A regressão retratada pelo processo cancerígeno, que
corporaliza a busca da origem, indica o caminho. Em vez de regressão no corpo,
trata-se de religio no âmbito anímico-espiritual. O crescimento degenerado e
caótico em todas as direções mostra o
perigo, que o progresso sem objetivo termina na morte. Morrer, também, que
paira ameaçadoramente sobre o acontecimento cancerígeno, é uma forma de
retirada do mundo polar para a unidade. Todas as indicações apontam para um
único ponto, a unidade. Mas isso não pode ser realizado com as forças do ego.
Assim como é importante para o paciente descobrir seu ego, mais tarde será
igualmente importante crescer para além dele. Depois que ele tiver aprendido a
se impor, chega-se ao pólo oposto do plano de aprendizado: aprender a
inserir-se na unidade maior. Primeiro pode ser importante protestar contra as
regras estritas da vida laboral ou social, reconhecer que o próprio chefe não é
nenhum deus. Mas quando o ego está desenvolvido e em plena possessão do poder
pelo qual lutou, é preciso reconhecer que o caminho do ego leva à catástrofe
tanto como sua repressão. Depois que a pequena ordem das regras mesquinhas foi
saltada, é preciso encontrar a grande a aceitá-la. “Seja feita a Sua vontade”,
diz o pai-nosso, e isso não quer dizer, como antes, o superior hierárquico ou o
sócio ou o eu, mas Deus, ou seja lá como se queira chamar a unidade.
É neste ponto que está o principal engano do câncer, e ele
volta a ser um espelho perfeito do principal engano da humanidade moderna. A
célula cancerígena tenta alcançar a imortalidade por si mesma e à custa do
resto do corpo. Fazendo isso, ela não vê que esse caminho, em última instância,
a matará juntamente com o corpo, assim como a humanidade não viu até agora que
sua ego-trip à custa do mundo somente pode terminar com o naufrágio conjunto.

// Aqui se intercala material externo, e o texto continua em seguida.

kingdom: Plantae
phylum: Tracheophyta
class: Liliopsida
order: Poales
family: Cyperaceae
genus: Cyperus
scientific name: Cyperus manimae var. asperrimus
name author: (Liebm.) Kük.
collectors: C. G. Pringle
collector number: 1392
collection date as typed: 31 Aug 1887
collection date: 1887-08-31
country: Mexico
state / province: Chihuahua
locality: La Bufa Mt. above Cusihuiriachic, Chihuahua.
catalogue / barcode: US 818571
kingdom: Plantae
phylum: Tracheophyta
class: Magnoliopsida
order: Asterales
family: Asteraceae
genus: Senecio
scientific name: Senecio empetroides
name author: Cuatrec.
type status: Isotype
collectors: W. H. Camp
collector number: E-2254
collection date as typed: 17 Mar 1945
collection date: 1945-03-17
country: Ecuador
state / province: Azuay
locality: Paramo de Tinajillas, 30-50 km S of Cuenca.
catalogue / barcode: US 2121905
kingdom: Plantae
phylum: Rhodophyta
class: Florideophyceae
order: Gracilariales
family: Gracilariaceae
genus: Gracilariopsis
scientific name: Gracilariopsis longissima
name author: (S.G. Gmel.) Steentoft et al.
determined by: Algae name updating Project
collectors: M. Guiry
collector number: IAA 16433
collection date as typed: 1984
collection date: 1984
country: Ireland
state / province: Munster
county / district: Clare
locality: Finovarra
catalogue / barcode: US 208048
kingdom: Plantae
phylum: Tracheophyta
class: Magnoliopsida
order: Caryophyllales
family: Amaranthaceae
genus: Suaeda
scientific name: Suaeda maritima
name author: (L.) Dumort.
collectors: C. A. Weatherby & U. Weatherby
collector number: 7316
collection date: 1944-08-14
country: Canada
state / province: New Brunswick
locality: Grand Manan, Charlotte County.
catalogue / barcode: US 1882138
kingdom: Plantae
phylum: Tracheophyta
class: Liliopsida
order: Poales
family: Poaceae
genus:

Não existe qualquer independência da unidade maior à qual se pertence. As
justas ambições de auto-realização e imortalidade somente podem culminar no
conhecimento espiritual de que o único objetivo é o si mesmo, a unidade com
tudo. Esta não exclui nada nem ninguém, e por si mesma não se deixa conquistar
pessoalmente de maneira egoísta. Ela contém tanto a individualidade como a
ordem mais elevada. Ela se encontra no próprio meio, no de cada célula e no de
cada ser humano e ainda assim é somente o Um. Não existe nem o meu self nem o
seu self, somente o self.
É preciso encontrar a unidade, a imortalidade da alma em si
mesmo, e reconhecer que o todo já está em nós mesmos assim como nós mesmos
estamos no todo. Este, entretanto, é o ponto final, ou melhor, o ponto do meio,
que somente pode ser aberto pelo amor. E isso também já está simbolizado no
acontecimento do câncer. Assim como o
amor, o câncer também ultrapassa todas as fronteiras, cobre todas as
distâncias, atravessa todas as barreiras, supera todos os obstáculos, assim
como o amor ele não se detém diante de nada, estende-se por tudo, penetra em
todos os âmbitos da vida, domina toda a vida; assim como o amor, o câncer busca a imortalidade e
nessa busca, assim como o amor, não teme nem mesmo a morte. O câncer,
portanto, também é de fato um amor que mergulhou nas sombras.